29 de janeiro de 2019

Roma.


   Roma é o primeiro filme da Netflix nomeado para vários prémios Oscar. Depois de o vermos, entendemos o porquê. Roma, ao contrário da maioria dos filmes, faz-se por sinais. Temo-los em abundância através das duas horas, como se cada cena quotidiana correspondesse a um pico de tragédia. Alfonso Cuarón não se poupou aos planos minuciosos, que nos dão, muitas vezes, a impressão de que o tempo se pode evadir por entre os nossos dedos.

   A acção passa-se quase inteiramente numa casa de família. Ao início, radiante; para o final, tomada pela apatia. O carro, também ele de família, vai-se amolgando, à medida em que as personagens vão igualmente amolecendo. Cleo, de criada a quem nem um bom-dia a manca avó dava, passa a elemento indispensável daquele núcleo coxo. Yalitza Aparicio, sem precisar de muito, dá-nos muito. Na simplicidade de um olhar, de uma boca semicerrada, de movimentos lentos, tão lentos quanto a vida pode ser e a acção do filme, Cleo transparece um sofrimento enorme. 

  Entendi o carro novo como um renascimento. A partir da sua compra, a família começa a acordar para a necessidade de se seguir em frente. Quando se despedem do antigo, patroa e empregada fitam-se, com a primeira a desviar o olhar. A insegurança está lá, como se mais 5 segundos pudessem ser a confirmação de que ambas estavam (eram?) profundamente infelizes.



  O que Cuarón quis fazer daquela mulher, Cleo, ao mesmo tempo que a entrega ao papel de mera subalterna, uma criada de merda, nas palavras de Férmin, eleva-a a uma deusa, que consegue concretizar o movimento do mestre de artes marciais, vedado a todos os que o tentaram. A dedicação - devoção - de Cleo àquela família e os sucessivos planos da bosta do cão são uma antítese: no início da estória, Cleo e a sua colega representavam pouco ou nada para a família, que nem a luz podiam deixar ligada por uns momentos.
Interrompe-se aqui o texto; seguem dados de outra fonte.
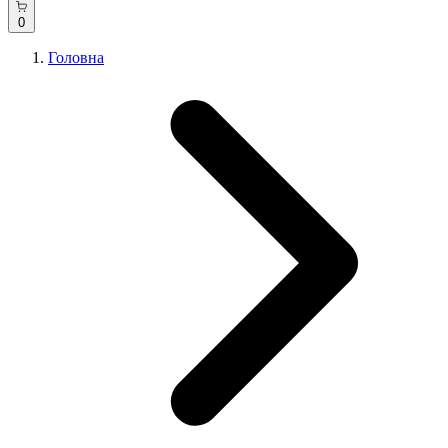
0
Головна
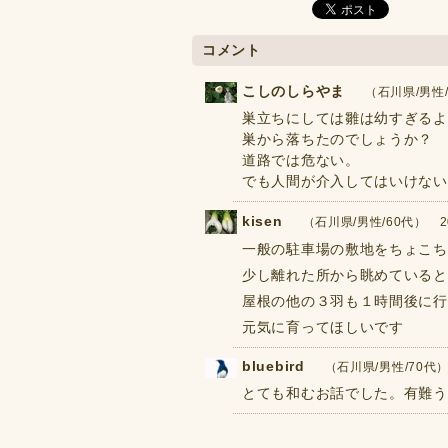
コメント
こしのしらやま
（石川県/男性/7
巣立ちにしては雛は幼すぎるよ
巣から落ちたのでしょうか？
道路では危ない。
でも人間が介入してはいけない
kisen
（石川県/男性/60代） 2020
一般の駐車場の敷地をちょこち
少し離れた所から眺めていると
屋根の他の３羽も１時間後に行
元気に育ってほしいです
bluebird
（石川県/男性/70代） 2
とても和むお話でした。有難う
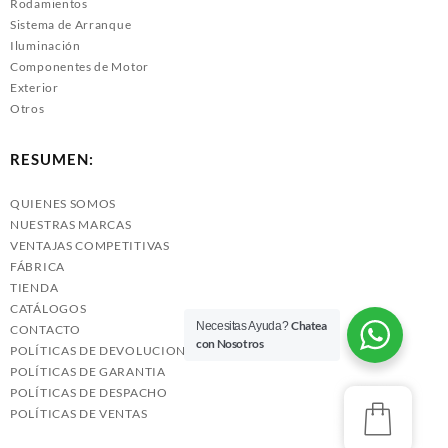
Rodamientos
Sistema de Arranque
Iluminación
Componentes de Motor
Exterior
Otros
RESUMEN:
QUIENES SOMOS
NUESTRAS MARCAS
VENTAJAS COMPETITIVAS
FÁBRICA
TIENDA
CATÁLOGOS
Chatea
Necesitas Ayuda?
CONTACTO
con Nosotros
POLÍTICAS DE DEVOLUCIONES
POLÍTICAS DE GARANTIA
POLÍTICAS DE DESPACHO
POLÍTICAS DE VENTAS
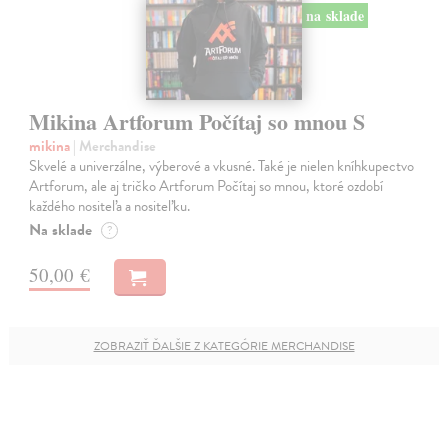
na sklade
Mikina Artforum Počítaj so mnou S
mikina
| Merchandise
Skvelé a univerzálne, výberové a vkusné. Také je nielen kníhkupectvo
Artforum, ale aj tričko Artforum Počítaj so mnou, ktoré ozdobí
každého nositeľa a nositeľku.
Na sklade
?
50,00 €
ZOBRAZIŤ ĎALŠIE Z KATEGÓRIE MERCHANDISE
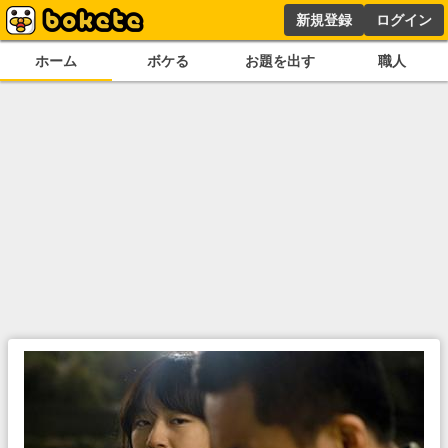
新規登録
ログイン
ホーム
ボケる
お題を出す
職人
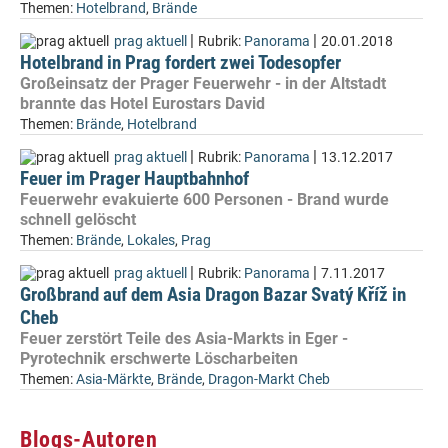
Themen:
Hotelbrand
,
Brände
|
|
prag aktuell
Rubrik:
Panorama
20.01.2018
Hotelbrand in Prag fordert zwei Todesopfer
Großeinsatz der Prager Feuerwehr - in der Altstadt
brannte das Hotel Eurostars David
Themen:
Brände
,
Hotelbrand
|
|
prag aktuell
Rubrik:
Panorama
13.12.2017
Feuer im Prager Hauptbahnhof
Feuerwehr evakuierte 600 Personen - Brand wurde
schnell gelöscht
Themen:
Brände
,
Lokales
,
Prag
|
|
prag aktuell
Rubrik:
Panorama
7.11.2017
Großbrand auf dem Asia Dragon Bazar Svatý Kříž in
Cheb
Feuer zerstört Teile des Asia-Markts in Eger -
Pyrotechnik erschwerte Löscharbeiten
Themen:
Asia-Märkte
,
Brände
,
Dragon-Markt Cheb
Blogs-Autoren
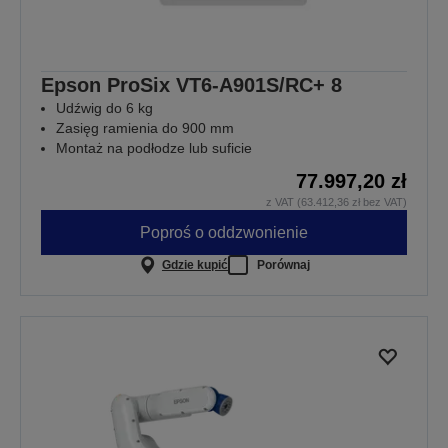
Epson ProSix VT6-A901S/RC+ 8
Udźwig do 6 kg
Zasięg ramienia do 900 mm
Montaż na podłodze lub suficie
77.997,20 zł
z VAT (63.412,36 zł bez VAT)
Poproś o oddzwonienie
Gdzie kupić
Porównaj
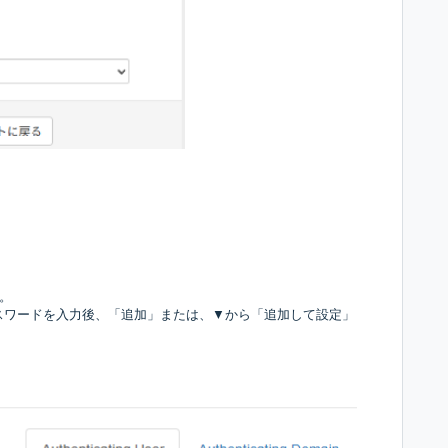
す。
スとパスワードを入力後、
「追加」または、▼から「追加して設定」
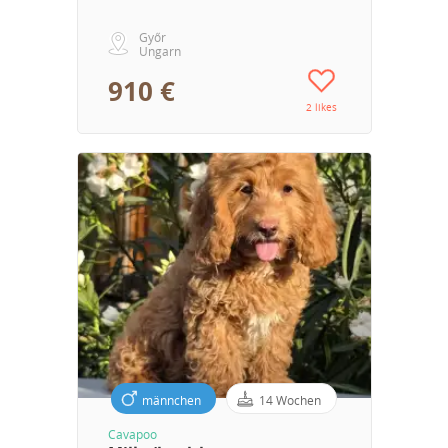
Győr
Ungarn
910 €
2 likes
männchen
14 Wochen
Cavapoo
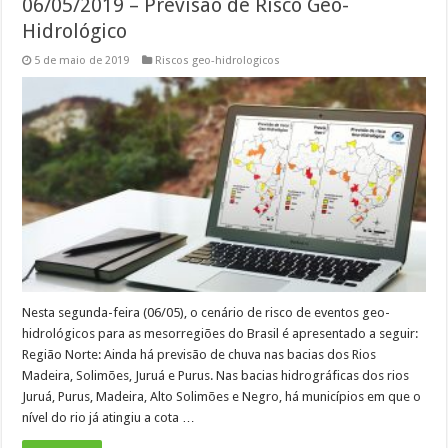
06/05/2019 – Previsão de Risco Geo-
Hidrológico
5 de maio de 2019
Riscos geo-hidrologicos
Nesta segunda-feira (06/05), o cenário de risco de eventos geo-
hidrológicos para as mesorregiões do Brasil é apresentado a seguir:
Região Norte: Ainda há previsão de chuva nas bacias dos Rios
Madeira, Solimões, Juruá e Purus. Nas bacias hidrográficas dos rios
Juruá, Purus, Madeira, Alto Solimões e Negro, há municípios em que o
nível do rio já atingiu a cota …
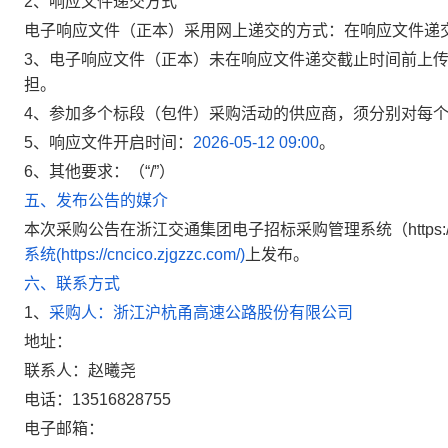
2、响应文件递交方式
电子响应文件（正本）采用网上递交的方式：在响应文件递
3、电子响应文件（正本）未在响应文件递交截止时间前上
担。
4、
参加多个标段（包件）采购活动的供应商，须分别对每
5、
响应文件开启时间：
2026-05-12 09:00
。
6、
其他要求：
（
“
/
”
）
五、发布公告的媒介
本次采购公告在浙江交通集团电子招标采购管理系统（
https
系统(https://cncico.zjgzzc.com/)
上发布。
六、联系方式
1、
采购人：浙江沪杭甬高速公路股份有限公司
地址：
联系人：赵曦尧
电话：13516828755
电子邮箱：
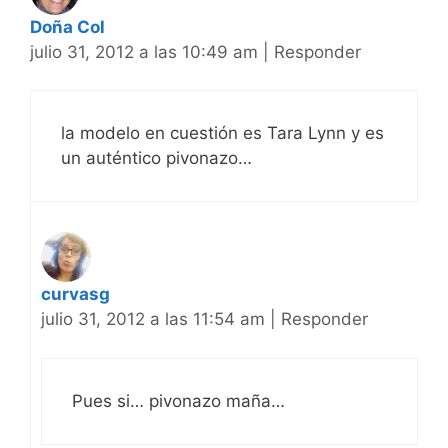
Doña Col
julio 31, 2012 a las 10:49 am
|
Responder
la modelo en cuestión es Tara Lynn y es
un auténtico pivonazo…
curvasg
julio 31, 2012 a las 11:54 am
|
Responder
Pues si… pivonazo maña…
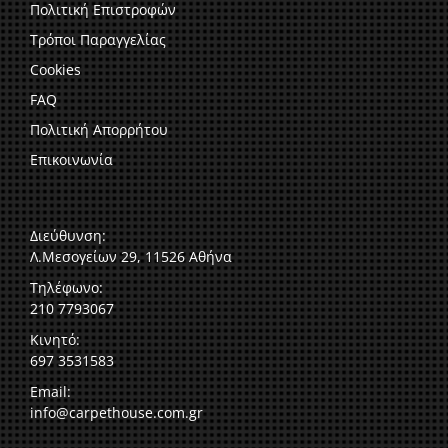
Πολιτική Επιστροφών
Τρόποι Παραγγελίας
Cookies
FAQ
Πολιτική Απορρήτου
Επικοινωνία
Διεύθυνση:
Λ.Μεσογείων 29, 11526 Αθήνα
Τηλέφωνο:
210 7793067
Κινητό:
697 3531583
Email:
info@carpethouse.com.gr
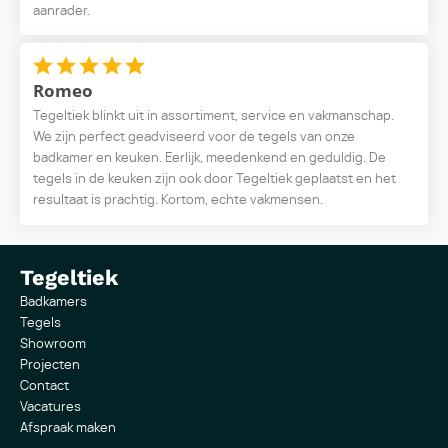
aanrader.
Romeo
Tegeltiek blinkt uit in assortiment, service en vakmanschap.
We zijn perfect geadviseerd voor de tegels van onze
badkamer en keuken. Eerlijk, meedenkend en geduldig. De
tegels in de keuken zijn ook door Tegeltiek geplaatst en het
resultaat is prachtig. Kortom, echte vakmensen.
Tegeltiek
Badkamers
Tegels
Showroom
Projecten
Contact
Vacatures
Afspraak maken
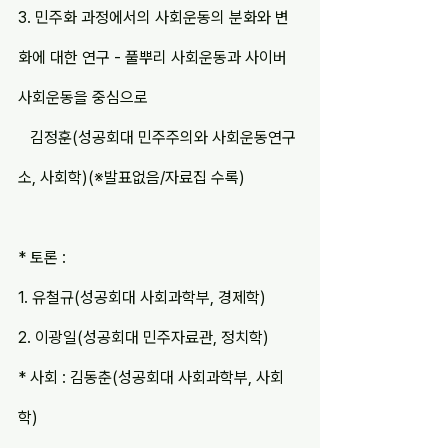
3. 민주화 과정에서의 사회운동의 분화와 변
화에 대한 연구 - 풀뿌리 사회운동과 사이버 
사회운동을 중심으로
   김정훈(성공회대 민주주의와 사회운동연구
소, 사회학)(※발표없음/자료집 수록)
* 토론 :
1. 유철규(성공회대 사회과학부, 경제학)
2. 이광일(성공회대 민주자료관, 정치학)
* 사회 : 김동춘(성공회대 사회과학부, 사회
학)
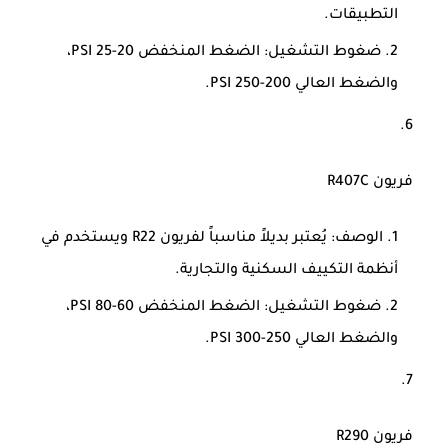
التطبيقات.
ضغوط التشغيل
: الضغط المنخفض 20-25 PSI،
والضغط العالي 200-250 PSI.
فريون R407C
الوصف
: يُعتبر بديلاً مناسباً لفريون R22 ويستخدم في
أنظمة التكييف السكنية والتجارية.
ضغوط التشغيل
: الضغط المنخفض 60-80 PSI،
والضغط العالي 250-300 PSI.
فريون R290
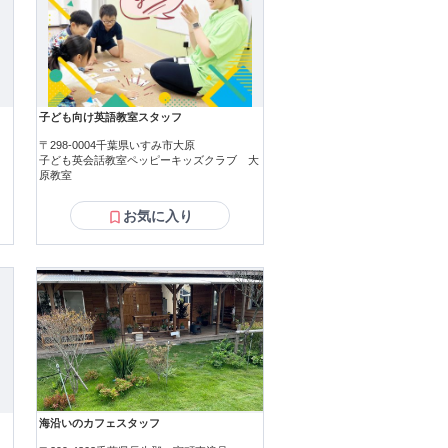
子ども向け英語教室スタッフ
〒298-0004千葉県いすみ市大原
子ども英会話教室ペッピーキッズクラブ 大
原教室
お気に入り
海沿いのカフェスタッフ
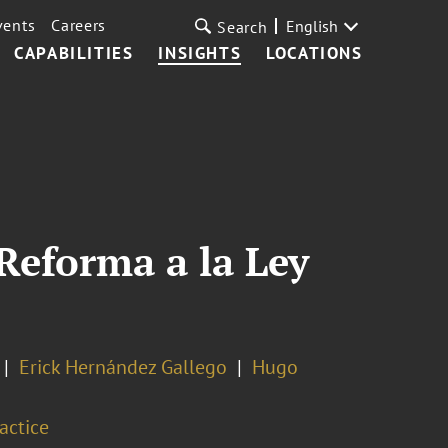
vents
Careers
English
Search
CAPABILITIES
INSIGHTS
LOCATIONS
Reforma a la Ley
Erick Hernández Gallego
Hugo
actice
Não deixou, ainda, de ser uma forma de o realizador tecer certa crítica social ao México do início dos anos 70, quando as minorias étnicas serviam uma classe média americanizada nos gostos.

  Roma é um filme que, estou seguro, certamente levará tempo para que o deixemos sair-nos da cabeça. É quase uma obra-prima da cinematografia recente, e acredito que será um dos clássicos desta década.


p.s.: Certamente terão reparado que as minhas crónicas sobre cinema aumentaram substancialmente em número. A razão prende-se ao seguinte: pretendo ver todos os filmes, ou o máximo que puder, nomeados para Melhor Filme nesta edição dos Oscars.